おかげで病理診断も10年前に比べて数百件減少。病理診断で僻地医療に貢献するぞと意気込んできましたが、病理診断の需要そのものが減っていたという状態です。
そのため、時間外勤務もほとんどない、極めて健全な働き方ができて、心身ともにリフレッシュできました。地元の飲み会などにも参加し、楽しい日々を過ごしています。
それはそれでよかったのですが、あまり地域医療や病院に貢献できていないという後ろめたさも感じたりしています。
略
というわけで、8ヶ月という短い在野生活ですが、いろいろな気づきがありました。思ったことと違ったことも、期待以上のこともあります。
地域医療に貢献する充実した生活を送らさせていただいていますが、フリーランスや他のやり方がより人々や地域に貢献できるのであるならば、考慮していきたいと思っています。
このときの記事では、「後ろめたさ」と書いているが、内心は病理診断数で成果を評価するとは何事か、と怒りで書いていたのだ。そして、この記事で書いた通り、フリーランスでやっていくことを決意した。
当時は知らなかったが、この時期に医療事故が院内で発生していた。
死亡退院も発生していたのに、病理解剖の依頼が一切なかった。これもこの事故を知らなかった理由であるが、こうしたことからも、赤穂市民病院が医療安全を重視していたのか、振り返って疑問に思うところだ。
赤穂市民病院の置かれた状況
今回、漫画の作者が被害者のご親族であることが分かり、大きな話題になったが、そのなかで、これは赤穂市民だけの問題ではない、という声が聞かれるようになった。
竹田くん問題、竹田くん個人より
— 篠沢教授に全部 (@allbetshinozawa) February 6, 2025
・事故が隠蔽された
・インシデントレポートが無視された
・「医師の倫理・技術の不足」をチェックする機構が国にも医師会にもどこにもない
このへんがよっぽどヤバいんだけどあんまり伝わって無い感あるな https://t.co/Sb1eT9ZFXr
なんとなく、竹田くんが現れて全てをメチャクチャにした、というより、すでに崩壊しかかった地域に竹田くんくらいしか来てくれる人がおらず、実際来させてみたら死んだ、という経緯が透けて見えるというか。竹田くんは原因というより「結果」な感じがしてくる…

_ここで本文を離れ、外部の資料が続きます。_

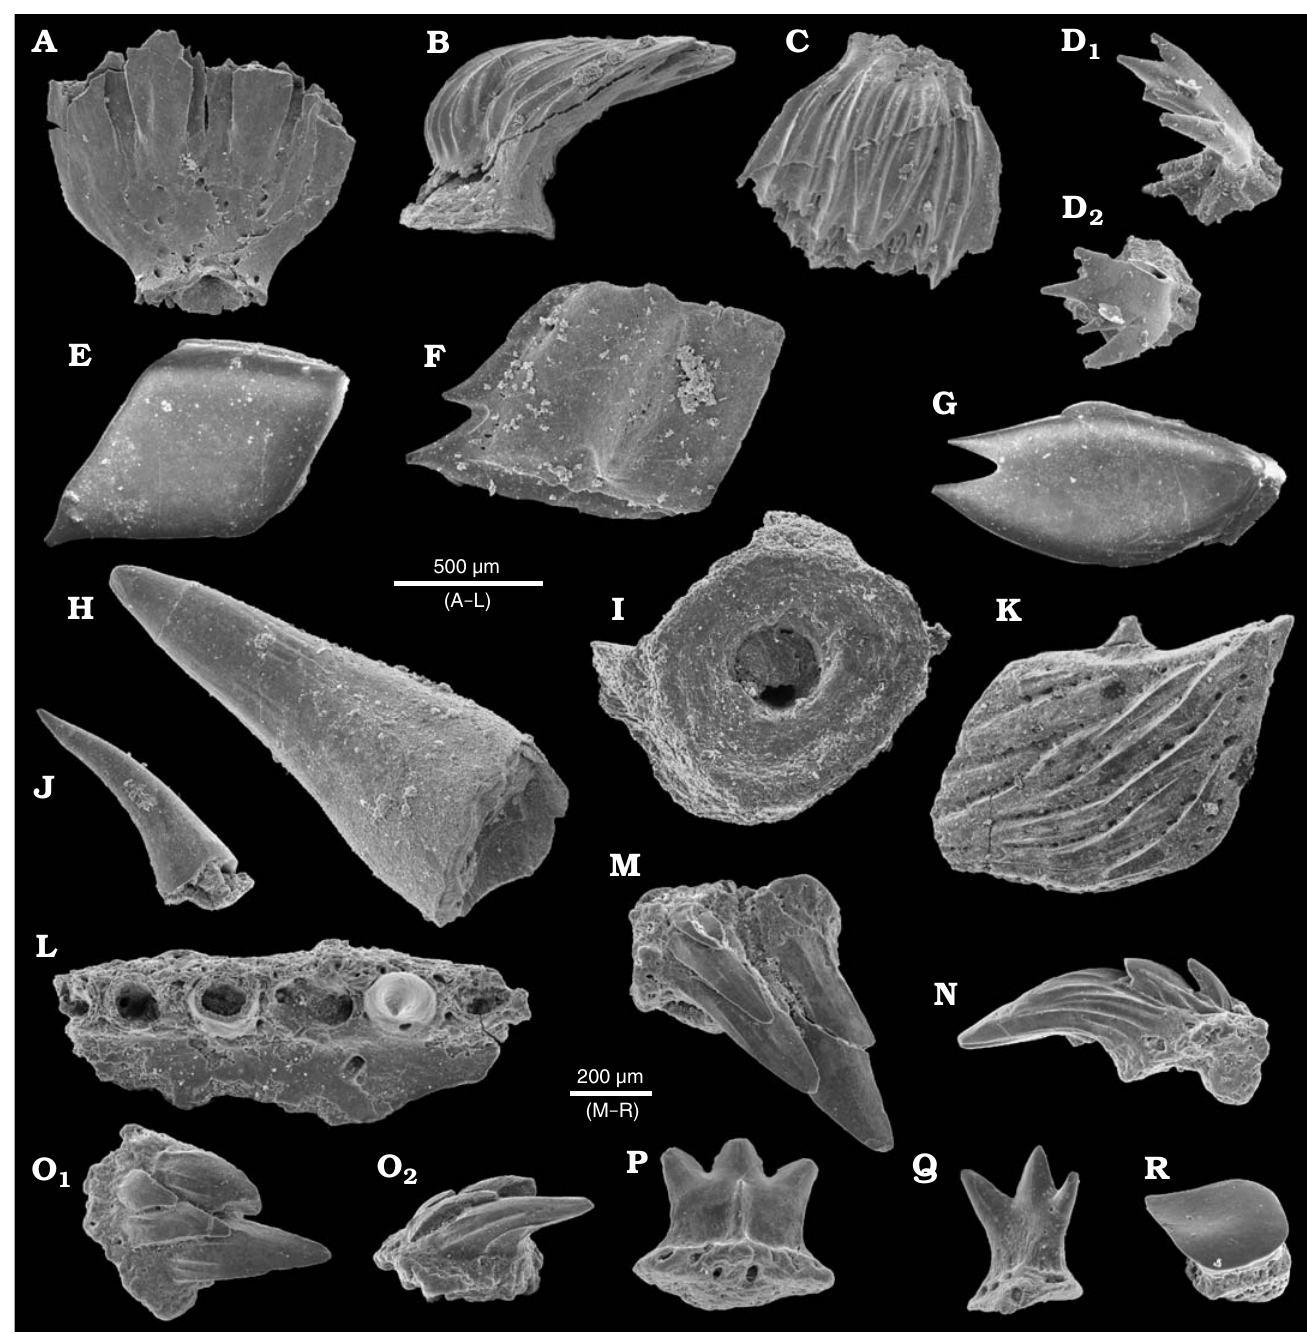
Fig. 6. Ichthyoliths from the upper Viséan of Czerna, Poland (A–K) and the Tournaisian of Czatkowice, Poland (L–R). A – C . Ctenacanthoid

— チー (@cheetaro3) February 5, 2025
ようやく構造の問題に光があったかという感じだ。
一つは、これまで何度も書いてきたように、医療事故調査制度が責任追及と原因調査に分けられていないことだ。
もと脳外科医の問題ばかりに注目が集まり、その背景にある原因究明がまったくなされていない状態では、同じようなことは繰り返す。
そしてもう一つは、地方の病院が置かれた厳しい状況だ。
このあたり、内部にいたのでよく知っています。京大がどんどん撤退して、関西のいろいろな大学に掛け合って人を派遣してもらっていましたが(病理の私は神戸大からの派遣扱い)、なかなか人が来ず、ほぼ毎日のように院長、事務長、ときに市長が同行し各地に医師派遣をお願い行脚し続けていました。… https://t.co/Ne8weGQQyC
— 榎木英介 独立系病理医(学士編入) (@enodon) February 6, 2025
私自身の投稿がプチバズっているが、それも含め以下にまとめられている。
だいたい投稿に書いた通りなのだが、もうちょっとだけ深掘りしてみたい。
深掘り部分は有料記事にさせていたき、文末に回す。
自分ごととして考える
このように、赤穂市民病院の医療事故は、病院が巨額赤字をかかえるなか、隠蔽に走り、まともな調査を行わなかったことが発端にある。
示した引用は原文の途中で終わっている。